DATA
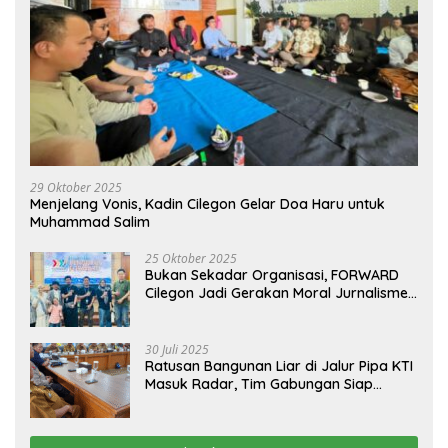
29 Oktober 2025
Menjelang Vonis, Kadin Cilegon Gelar Doa Haru untuk
Muhammad Salim
25 Oktober 2025
Bukan Sekadar Organisasi, FORWARD
Cilegon Jadi Gerakan Moral Jurnalisme
Berbudaya
30 Juli 2025
Ratusan Bangunan Liar di Jalur Pipa KTI
Masuk Radar, Tim Gabungan Siap
Tertibkan Bangunan Liar di Ciwandan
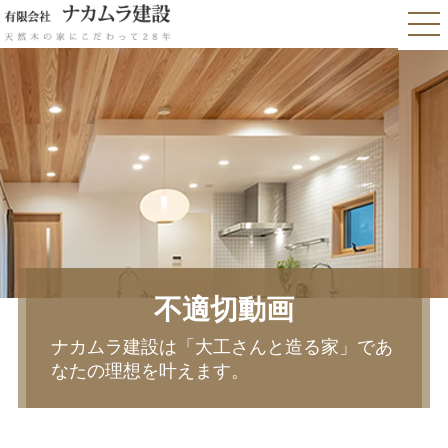
不適切動画
ナカムラ建設は「大工さんと造る家」であ
なたの理想を叶えます。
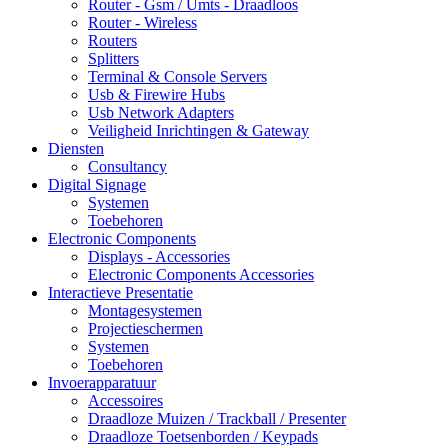
Router - Gsm / Umts - Draadloos
Router - Wireless
Routers
Splitters
Terminal & Console Servers
Usb & Firewire Hubs
Usb Network Adapters
Veiligheid Inrichtingen & Gateway
Diensten
Consultancy
Digital Signage
Systemen
Toebehoren
Electronic Components
Displays - Accessories
Electronic Components Accessories
Interactieve Presentatie
Montagesystemen
Projectieschermen
Systemen
Toebehoren
Invoerapparatuur
Accessoires
Draadloze Muizen / Trackball / Presenter
Draadloze Toetsenborden / Keypads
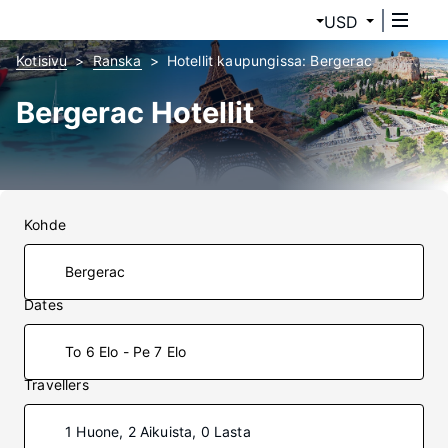
USD
Kotisivu
Ranska
Hotellit kaupungissa: Bergerac
Bergerac Hotellit
Kohde
Dates
To 6 Elo - Pe 7 Elo
Travellers
1 Huone, 2 Aikuista, 0 Lasta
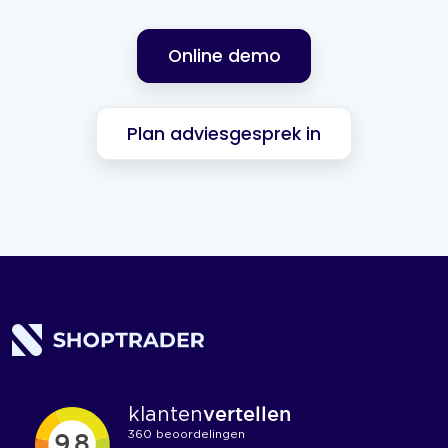
Online demo
Plan adviesgesprek in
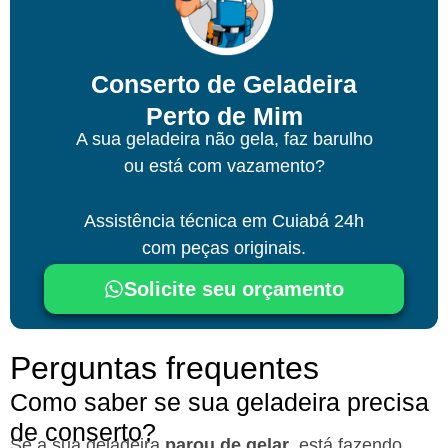
Conserto de Geladeira
Perto de Mim
A sua geladeira não gela, faz barulho
ou está com vazamento?
Assistência técnica
em Cuiabá
24h
com peças originais.
Solicite seu orçamento
Perguntas frequentes
Como saber se sua geladeira precisa
de conserto?
Se a sua geladeira
parou de gelar
, está fazendo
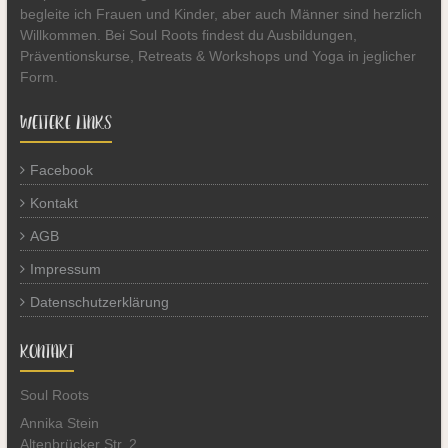
begleite ich Frauen und Kinder, aber auch Männer sind herzlich
Willkommen. Bei Soul Roots findest du Ausbildungen,
Präventionskurse, Retreats & Workshops und Yoga in jeglicher
Form.
WEITERE LINKS
Facebook
Kontakt
AGB
Impressum
Datenschutzerklärung
KONTAKT
Soul Roots
Annika Stein
Altenbrücker Str. 2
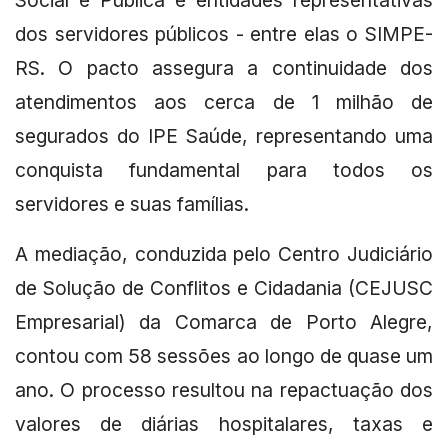
Social e Pública e entidades representativas
dos servidores públicos - entre elas o SIMPE-
RS. O pacto assegura a continuidade dos
atendimentos aos cerca de 1 milhão de
segurados do IPE Saúde, representando uma
conquista fundamental para todos os
servidores e suas famílias.
A mediação, conduzida pelo Centro Judiciário
de Solução de Conflitos e Cidadania (CEJUSC
Empresarial) da Comarca de Porto Alegre,
contou com 58 sessões ao longo de quase um
ano. O processo resultou na repactuação dos
valores de diárias hospitalares, taxas e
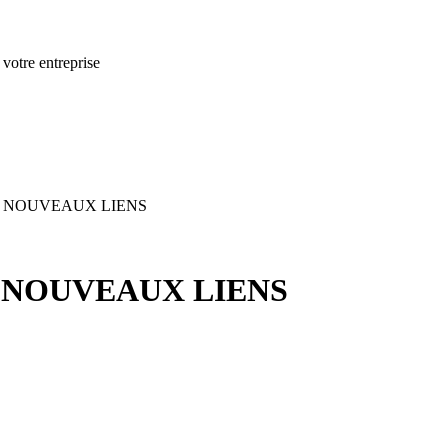
 votre entreprise
DE NOUVEAUX LIENS
E NOUVEAUX LIENS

YOUR TASK
Pick out and copy each line in the listing above that contains the word "Draadloze".

ANSWER TO THIS PROBLEM
Draadloze Muizen / Trackball / Presenter
Draadloze Toetsenborden / Keypads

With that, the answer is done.